* [ABOUT THIS TASK]:
What is the number of lines in the data below that contain "absolute"? Answer with that number and no other words.

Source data

:::::

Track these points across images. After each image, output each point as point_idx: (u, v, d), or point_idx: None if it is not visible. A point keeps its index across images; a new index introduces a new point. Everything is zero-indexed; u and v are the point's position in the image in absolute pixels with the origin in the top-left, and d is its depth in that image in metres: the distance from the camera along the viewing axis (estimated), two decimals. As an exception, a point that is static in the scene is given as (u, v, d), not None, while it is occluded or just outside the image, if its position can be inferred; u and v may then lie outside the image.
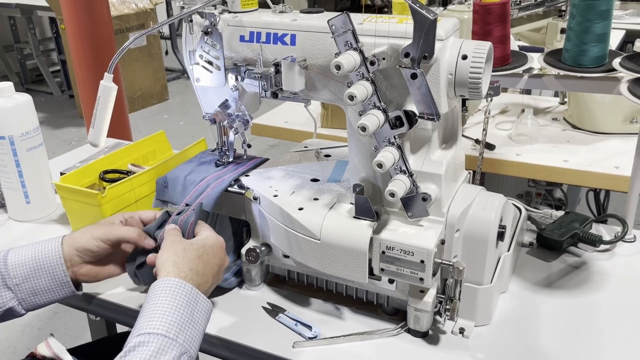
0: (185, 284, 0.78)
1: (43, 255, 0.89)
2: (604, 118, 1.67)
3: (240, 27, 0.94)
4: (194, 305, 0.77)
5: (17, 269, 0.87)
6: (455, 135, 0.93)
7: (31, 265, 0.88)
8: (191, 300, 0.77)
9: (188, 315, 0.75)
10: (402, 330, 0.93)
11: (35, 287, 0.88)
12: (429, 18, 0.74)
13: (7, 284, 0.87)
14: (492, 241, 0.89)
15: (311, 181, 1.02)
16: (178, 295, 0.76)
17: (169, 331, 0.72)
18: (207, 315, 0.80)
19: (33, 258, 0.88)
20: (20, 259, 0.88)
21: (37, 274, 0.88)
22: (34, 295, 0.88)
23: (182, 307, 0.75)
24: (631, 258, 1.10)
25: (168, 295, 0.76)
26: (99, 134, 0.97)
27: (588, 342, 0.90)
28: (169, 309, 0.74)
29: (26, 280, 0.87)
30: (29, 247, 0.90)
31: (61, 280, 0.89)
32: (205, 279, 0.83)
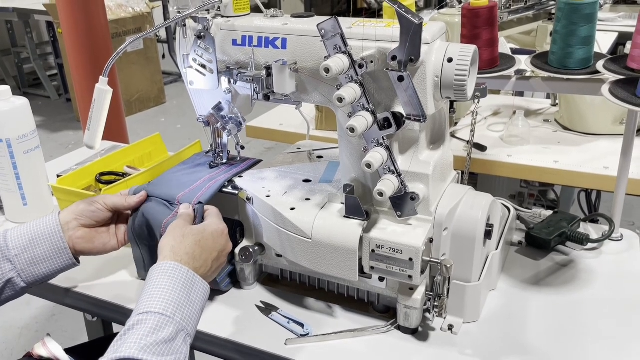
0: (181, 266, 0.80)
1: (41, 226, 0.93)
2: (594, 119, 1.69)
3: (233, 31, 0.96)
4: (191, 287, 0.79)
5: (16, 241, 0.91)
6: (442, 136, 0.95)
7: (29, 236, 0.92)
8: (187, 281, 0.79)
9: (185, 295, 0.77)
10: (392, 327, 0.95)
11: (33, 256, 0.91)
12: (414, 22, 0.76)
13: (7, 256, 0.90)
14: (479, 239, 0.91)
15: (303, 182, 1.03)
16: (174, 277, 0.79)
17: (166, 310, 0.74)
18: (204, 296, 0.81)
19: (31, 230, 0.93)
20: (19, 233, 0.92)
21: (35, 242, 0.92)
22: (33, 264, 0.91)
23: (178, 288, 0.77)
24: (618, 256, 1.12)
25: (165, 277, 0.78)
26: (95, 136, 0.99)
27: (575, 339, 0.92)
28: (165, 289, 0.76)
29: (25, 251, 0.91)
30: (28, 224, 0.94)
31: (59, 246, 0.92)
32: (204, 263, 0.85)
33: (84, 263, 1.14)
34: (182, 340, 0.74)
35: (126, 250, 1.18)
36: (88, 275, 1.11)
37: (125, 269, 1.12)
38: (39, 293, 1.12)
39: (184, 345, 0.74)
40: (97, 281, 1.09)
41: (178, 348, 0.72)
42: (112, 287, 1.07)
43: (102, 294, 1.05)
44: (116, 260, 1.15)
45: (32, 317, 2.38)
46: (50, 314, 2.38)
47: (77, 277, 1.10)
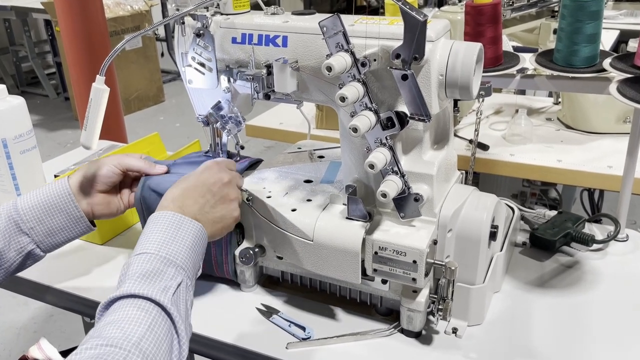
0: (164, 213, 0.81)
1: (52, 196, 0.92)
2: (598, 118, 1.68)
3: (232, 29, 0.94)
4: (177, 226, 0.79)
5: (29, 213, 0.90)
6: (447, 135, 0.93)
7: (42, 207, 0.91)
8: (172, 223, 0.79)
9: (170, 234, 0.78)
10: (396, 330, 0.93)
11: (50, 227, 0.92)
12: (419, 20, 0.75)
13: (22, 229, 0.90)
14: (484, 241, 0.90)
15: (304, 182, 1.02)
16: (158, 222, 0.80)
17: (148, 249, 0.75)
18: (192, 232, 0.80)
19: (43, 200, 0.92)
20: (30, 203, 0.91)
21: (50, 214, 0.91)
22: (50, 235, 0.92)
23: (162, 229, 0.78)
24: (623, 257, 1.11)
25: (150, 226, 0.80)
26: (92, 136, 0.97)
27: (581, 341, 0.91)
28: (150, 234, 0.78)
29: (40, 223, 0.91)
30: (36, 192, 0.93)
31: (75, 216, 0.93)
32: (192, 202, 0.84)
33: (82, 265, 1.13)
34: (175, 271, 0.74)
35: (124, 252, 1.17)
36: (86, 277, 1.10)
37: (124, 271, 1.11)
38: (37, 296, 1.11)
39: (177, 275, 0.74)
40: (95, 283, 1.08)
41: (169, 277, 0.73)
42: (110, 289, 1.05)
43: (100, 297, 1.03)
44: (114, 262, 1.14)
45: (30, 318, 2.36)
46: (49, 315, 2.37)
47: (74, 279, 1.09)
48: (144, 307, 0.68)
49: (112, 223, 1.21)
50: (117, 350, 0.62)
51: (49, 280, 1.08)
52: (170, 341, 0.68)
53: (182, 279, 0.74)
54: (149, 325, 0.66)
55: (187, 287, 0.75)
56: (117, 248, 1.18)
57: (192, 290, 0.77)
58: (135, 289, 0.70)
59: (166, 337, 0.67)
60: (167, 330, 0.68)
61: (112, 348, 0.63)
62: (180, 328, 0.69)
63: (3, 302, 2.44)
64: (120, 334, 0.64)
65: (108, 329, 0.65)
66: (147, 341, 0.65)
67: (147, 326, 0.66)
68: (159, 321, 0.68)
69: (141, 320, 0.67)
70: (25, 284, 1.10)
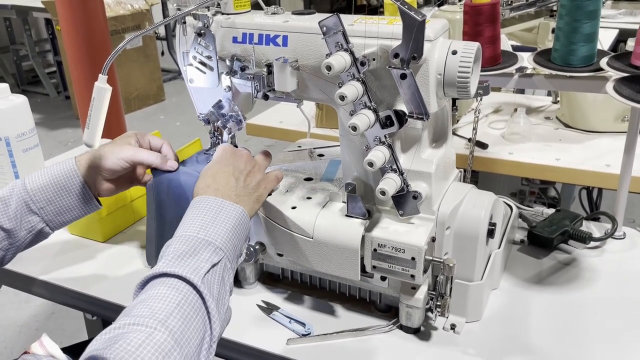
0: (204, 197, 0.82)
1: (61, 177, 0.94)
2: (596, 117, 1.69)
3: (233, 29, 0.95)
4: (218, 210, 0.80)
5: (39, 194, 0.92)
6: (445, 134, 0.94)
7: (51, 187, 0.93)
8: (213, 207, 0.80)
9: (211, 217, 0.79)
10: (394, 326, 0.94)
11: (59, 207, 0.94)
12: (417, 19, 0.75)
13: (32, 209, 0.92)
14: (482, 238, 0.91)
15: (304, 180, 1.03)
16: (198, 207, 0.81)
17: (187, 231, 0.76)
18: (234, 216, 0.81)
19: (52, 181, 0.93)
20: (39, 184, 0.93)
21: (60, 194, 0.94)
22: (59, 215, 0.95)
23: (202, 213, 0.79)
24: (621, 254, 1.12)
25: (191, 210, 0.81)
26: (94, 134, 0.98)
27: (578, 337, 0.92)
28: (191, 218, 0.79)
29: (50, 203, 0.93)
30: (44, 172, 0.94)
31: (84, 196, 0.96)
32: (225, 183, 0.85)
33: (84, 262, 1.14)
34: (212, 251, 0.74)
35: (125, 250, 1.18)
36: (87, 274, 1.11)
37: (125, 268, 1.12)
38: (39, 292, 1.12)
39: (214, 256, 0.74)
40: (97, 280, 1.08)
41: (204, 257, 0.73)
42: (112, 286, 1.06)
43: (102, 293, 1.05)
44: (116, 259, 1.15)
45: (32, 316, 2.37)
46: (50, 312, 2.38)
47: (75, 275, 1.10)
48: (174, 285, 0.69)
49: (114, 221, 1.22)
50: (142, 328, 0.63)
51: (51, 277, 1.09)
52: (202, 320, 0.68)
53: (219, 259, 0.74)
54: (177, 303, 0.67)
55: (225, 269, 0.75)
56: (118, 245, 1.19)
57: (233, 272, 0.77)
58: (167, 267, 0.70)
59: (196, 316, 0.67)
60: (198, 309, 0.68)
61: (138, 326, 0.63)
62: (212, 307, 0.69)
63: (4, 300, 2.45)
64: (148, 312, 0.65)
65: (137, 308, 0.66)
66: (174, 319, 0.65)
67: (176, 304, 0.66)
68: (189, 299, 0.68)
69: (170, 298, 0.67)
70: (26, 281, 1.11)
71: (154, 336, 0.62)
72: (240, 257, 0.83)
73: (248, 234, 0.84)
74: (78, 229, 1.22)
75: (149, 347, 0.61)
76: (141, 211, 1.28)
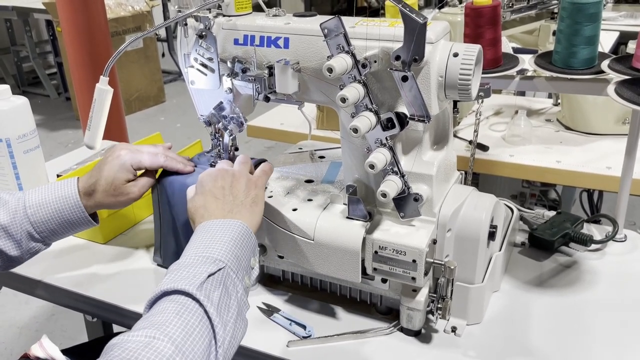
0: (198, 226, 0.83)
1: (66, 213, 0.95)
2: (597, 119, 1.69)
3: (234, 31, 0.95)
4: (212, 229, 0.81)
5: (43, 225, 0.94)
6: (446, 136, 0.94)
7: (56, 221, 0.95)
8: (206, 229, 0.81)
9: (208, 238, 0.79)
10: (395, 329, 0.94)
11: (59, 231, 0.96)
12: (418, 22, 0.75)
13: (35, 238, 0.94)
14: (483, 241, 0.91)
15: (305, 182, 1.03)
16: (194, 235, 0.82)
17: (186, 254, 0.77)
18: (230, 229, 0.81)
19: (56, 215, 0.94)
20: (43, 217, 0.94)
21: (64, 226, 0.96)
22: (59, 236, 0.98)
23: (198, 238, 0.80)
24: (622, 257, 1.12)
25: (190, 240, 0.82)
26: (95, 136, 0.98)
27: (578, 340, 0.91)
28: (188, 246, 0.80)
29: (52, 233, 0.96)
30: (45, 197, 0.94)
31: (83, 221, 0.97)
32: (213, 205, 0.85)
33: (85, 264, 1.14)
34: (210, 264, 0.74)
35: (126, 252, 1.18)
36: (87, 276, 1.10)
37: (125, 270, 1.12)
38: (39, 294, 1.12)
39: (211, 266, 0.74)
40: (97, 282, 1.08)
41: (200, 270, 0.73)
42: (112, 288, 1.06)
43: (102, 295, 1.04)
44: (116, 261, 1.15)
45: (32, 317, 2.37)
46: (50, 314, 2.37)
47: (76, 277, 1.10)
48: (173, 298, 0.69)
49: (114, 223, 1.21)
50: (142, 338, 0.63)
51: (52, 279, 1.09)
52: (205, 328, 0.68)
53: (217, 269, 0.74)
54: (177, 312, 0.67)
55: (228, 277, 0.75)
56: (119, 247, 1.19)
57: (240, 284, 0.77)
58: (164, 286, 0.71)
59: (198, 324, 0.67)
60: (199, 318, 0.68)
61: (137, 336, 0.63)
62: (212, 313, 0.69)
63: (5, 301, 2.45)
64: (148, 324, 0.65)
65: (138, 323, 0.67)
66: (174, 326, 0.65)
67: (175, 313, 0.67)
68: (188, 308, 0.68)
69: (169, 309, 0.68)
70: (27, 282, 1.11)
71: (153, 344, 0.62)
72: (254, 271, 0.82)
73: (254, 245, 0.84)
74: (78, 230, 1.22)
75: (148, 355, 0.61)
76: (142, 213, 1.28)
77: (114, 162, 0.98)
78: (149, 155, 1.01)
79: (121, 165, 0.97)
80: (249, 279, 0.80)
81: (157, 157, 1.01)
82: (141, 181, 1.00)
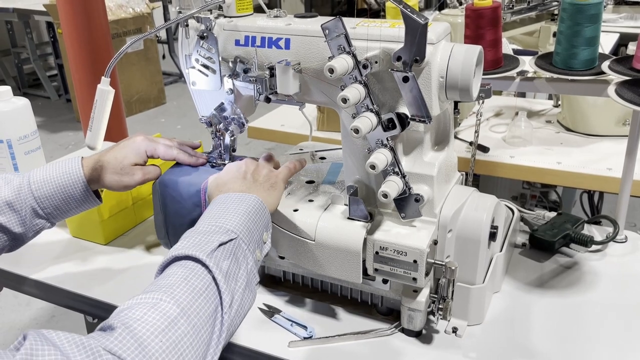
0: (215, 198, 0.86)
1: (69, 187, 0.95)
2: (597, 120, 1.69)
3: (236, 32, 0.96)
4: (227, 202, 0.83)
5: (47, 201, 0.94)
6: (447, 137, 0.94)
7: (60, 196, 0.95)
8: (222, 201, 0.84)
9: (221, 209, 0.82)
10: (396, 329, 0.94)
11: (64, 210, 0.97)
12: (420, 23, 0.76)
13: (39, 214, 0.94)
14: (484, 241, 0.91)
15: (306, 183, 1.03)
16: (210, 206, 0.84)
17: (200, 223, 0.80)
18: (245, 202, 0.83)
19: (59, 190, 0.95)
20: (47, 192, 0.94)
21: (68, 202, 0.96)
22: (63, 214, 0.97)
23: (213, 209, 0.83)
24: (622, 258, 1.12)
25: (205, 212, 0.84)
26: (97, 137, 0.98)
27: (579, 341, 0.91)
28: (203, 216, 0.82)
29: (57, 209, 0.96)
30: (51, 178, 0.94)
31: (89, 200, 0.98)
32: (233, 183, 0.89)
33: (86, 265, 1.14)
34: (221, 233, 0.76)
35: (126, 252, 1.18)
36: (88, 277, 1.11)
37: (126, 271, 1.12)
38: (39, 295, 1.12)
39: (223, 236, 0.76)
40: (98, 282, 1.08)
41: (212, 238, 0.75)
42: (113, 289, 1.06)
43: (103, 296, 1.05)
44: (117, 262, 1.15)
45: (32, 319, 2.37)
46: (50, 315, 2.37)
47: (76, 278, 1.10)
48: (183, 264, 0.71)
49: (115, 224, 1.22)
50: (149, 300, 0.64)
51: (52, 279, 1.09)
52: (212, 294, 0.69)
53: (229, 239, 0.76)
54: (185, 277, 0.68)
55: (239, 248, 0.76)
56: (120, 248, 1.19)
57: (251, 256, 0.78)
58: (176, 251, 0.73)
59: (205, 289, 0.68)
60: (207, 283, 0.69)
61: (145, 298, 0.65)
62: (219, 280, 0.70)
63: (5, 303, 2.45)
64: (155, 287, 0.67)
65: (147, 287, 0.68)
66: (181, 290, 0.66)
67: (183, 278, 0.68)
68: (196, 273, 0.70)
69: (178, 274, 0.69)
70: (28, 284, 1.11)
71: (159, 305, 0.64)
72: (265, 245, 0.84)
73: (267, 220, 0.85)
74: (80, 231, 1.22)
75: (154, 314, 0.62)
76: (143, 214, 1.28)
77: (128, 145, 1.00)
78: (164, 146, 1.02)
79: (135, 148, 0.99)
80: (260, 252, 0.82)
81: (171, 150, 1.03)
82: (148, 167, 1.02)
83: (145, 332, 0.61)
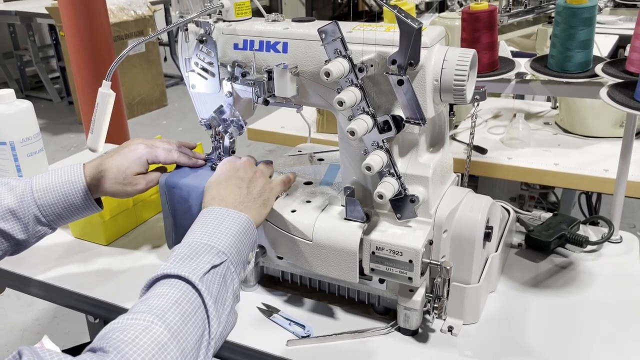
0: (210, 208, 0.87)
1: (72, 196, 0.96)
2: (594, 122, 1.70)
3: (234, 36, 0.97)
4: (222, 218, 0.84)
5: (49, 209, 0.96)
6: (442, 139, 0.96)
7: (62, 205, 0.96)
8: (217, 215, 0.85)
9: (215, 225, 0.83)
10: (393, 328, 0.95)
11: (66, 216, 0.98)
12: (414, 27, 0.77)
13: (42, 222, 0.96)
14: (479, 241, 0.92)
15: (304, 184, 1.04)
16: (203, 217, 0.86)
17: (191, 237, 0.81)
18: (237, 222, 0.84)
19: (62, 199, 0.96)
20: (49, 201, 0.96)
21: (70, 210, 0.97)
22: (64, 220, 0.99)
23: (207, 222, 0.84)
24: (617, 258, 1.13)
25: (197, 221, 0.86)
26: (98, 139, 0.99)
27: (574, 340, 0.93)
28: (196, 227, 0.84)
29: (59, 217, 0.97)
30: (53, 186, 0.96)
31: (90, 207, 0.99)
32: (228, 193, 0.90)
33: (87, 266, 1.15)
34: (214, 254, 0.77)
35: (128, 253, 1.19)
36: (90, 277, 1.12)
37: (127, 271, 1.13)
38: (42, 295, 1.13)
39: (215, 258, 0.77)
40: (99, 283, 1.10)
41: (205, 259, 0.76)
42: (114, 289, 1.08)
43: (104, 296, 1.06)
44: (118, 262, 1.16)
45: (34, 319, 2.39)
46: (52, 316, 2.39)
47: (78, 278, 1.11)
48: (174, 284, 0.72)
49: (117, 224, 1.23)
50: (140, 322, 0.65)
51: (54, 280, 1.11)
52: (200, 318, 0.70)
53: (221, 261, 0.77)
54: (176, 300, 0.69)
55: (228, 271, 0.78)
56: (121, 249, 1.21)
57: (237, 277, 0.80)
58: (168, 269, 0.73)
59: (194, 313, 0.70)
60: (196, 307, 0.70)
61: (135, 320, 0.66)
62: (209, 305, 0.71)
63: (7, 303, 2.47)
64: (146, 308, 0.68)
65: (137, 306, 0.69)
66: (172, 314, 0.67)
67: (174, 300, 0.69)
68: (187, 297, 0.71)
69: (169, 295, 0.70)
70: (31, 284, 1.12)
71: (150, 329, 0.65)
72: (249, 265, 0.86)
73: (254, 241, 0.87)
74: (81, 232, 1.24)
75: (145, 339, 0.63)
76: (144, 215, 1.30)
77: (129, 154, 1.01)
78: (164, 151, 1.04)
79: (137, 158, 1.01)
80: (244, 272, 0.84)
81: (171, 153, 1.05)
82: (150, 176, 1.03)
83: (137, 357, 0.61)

:::::

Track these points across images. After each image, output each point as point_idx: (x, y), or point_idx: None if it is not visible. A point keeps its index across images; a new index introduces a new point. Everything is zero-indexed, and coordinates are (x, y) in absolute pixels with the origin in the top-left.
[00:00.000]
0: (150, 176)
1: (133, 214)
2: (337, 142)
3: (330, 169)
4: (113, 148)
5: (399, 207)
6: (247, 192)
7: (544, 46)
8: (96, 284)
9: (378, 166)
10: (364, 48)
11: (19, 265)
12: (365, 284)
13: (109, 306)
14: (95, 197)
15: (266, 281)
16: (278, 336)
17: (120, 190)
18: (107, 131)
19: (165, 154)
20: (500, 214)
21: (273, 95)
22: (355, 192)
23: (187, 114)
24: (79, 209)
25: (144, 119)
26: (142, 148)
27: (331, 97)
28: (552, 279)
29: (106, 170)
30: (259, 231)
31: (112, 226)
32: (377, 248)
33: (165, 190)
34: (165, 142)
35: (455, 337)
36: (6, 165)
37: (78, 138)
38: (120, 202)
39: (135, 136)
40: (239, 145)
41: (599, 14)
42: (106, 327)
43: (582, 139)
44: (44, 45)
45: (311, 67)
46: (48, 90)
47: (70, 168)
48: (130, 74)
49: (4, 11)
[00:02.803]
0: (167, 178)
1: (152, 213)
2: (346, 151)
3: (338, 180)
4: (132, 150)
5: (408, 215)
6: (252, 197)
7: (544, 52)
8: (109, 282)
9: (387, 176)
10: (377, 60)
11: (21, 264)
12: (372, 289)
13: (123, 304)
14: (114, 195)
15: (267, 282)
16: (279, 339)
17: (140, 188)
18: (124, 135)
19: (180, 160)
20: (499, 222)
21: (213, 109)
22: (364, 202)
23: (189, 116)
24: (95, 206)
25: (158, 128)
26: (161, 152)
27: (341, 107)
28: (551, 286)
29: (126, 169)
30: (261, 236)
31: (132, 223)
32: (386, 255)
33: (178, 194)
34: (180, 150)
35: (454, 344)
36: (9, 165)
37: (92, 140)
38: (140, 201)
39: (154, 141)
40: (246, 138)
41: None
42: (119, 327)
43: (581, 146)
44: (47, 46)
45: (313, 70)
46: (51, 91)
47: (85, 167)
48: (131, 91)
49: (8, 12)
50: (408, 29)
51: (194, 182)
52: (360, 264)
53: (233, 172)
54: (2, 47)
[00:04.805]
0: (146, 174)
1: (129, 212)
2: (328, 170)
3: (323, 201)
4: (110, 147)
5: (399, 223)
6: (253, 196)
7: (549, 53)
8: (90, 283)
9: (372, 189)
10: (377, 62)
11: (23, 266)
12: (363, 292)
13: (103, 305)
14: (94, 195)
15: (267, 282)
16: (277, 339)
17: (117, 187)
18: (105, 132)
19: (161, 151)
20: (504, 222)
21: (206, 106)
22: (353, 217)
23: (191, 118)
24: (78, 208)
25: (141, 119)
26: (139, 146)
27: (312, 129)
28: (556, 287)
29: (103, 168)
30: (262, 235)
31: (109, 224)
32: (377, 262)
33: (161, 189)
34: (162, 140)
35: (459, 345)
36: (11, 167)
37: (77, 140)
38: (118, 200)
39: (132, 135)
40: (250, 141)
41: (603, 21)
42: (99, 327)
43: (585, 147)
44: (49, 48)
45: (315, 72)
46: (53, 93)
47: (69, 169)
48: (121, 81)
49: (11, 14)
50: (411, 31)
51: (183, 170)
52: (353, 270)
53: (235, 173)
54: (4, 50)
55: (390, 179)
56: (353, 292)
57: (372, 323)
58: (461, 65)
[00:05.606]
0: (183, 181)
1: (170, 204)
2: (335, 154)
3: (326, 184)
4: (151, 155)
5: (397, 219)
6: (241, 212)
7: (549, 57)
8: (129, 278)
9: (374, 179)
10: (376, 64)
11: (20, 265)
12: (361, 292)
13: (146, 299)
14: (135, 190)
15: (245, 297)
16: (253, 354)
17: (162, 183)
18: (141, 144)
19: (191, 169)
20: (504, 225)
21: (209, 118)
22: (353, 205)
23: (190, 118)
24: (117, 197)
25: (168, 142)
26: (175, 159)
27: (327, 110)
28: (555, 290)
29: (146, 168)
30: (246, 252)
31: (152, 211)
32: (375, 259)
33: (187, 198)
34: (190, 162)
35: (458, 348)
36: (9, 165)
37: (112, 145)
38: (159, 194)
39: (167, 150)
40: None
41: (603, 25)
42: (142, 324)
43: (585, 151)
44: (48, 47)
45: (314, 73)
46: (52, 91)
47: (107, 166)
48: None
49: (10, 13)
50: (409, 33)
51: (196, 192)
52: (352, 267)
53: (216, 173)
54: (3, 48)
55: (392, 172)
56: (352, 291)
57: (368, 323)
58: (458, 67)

:::::

* [SOLUTION TO THE EXERCISE]:
2